Interrogeons-nous et modulons les notes par rapport aux observations qu'on peut tirer de plusieurs aspects :
la capacité d'un élève par rapport aux attentes et à la progression des apprentissages pour ce niveau;
la progression du développement des compétences;
la fréquence du besoin de soutien, d'aide ou de validation lors d'une tâche;
l'utilisation et la pertinence des stratégies;
la prise en considération de la rétroaction dans les travaux subséquents;
la participation et la qualité des échanges;
l'engagement lors des tâches.
Il est possible, judicieux et pertinent de mettre en place des activités, des tâches ou des projets diversifiés qui permettent aux élèves de mettre en valeur les compétences et les connaissances acquises, que ce soit sur papier, à l'oral, en individuel, en dyade, en groupe, en entretien. Au besoin, il est toujours utile de rencontrer des élèves pour valider ses observations.
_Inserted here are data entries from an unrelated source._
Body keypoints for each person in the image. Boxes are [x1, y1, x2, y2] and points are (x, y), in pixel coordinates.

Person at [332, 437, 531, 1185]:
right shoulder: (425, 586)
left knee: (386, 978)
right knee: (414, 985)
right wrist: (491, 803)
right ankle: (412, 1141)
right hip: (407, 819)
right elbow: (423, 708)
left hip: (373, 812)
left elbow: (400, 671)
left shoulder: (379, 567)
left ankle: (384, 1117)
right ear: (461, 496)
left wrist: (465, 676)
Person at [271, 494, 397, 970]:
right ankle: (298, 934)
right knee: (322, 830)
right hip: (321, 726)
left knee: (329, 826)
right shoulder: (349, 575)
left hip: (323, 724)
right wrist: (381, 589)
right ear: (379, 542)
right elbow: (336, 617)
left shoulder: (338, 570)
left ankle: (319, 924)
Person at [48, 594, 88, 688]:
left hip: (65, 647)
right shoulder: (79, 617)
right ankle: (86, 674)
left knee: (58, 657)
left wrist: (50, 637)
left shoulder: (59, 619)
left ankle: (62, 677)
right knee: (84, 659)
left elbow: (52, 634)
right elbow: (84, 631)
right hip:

Accordons plus de crédit aux apprentissages en classe et dans notre discours. Créons un réel engouement autour des projets que nous avons conçus avec passion. Servons-nous de chaque parcelle d'observation qui nous est donnée de constater pour étayer notre jugement. Discutons de rétroaction, de progrès, de bons coups et minimisons l'attention accordée aux évaluations formelles afin de diminuer le stress chez les élèves. Abordons et considérons, dans une proportion qui nous semble juste, l'auto-évaluation. Misons sur la rétroaction régulière et constructive pour donner un sens aux évaluations plus formelles.
Je nous souhaite de nous entourer de bienveillance pour nous-mêmes, notre équipe et nos élèves. Ne changeons pas tout, mais prenons conscience que l'évaluation n'est pas la seule trace qu'on peut considérer pour noter le progrès dans une compétence. Enlevons-nous cette pression, et, par la même occasion, rassurons nos élèves et leurs parents. Il sera ainsi plus facile d'arriver à jongler avec les absences, les cours virtuels et les retards et peut-être - PEUT-ÊTRE - que l'année semblera moins ardue et moi chaotique que la précédente. Diminuons ce stress inutile et amorçons ensemble cette précieuse réflexion collective.
En attendant, profitons de chaque précieux moment partagé avec nos élèves en classe pour offrir sans limite le goût d'apprendre, motiver, créer un lien et accrocher les élèves à l'école. Ça démontre, à mon avis, une plus grande réussite qu'une bonne moyenne au bulletin.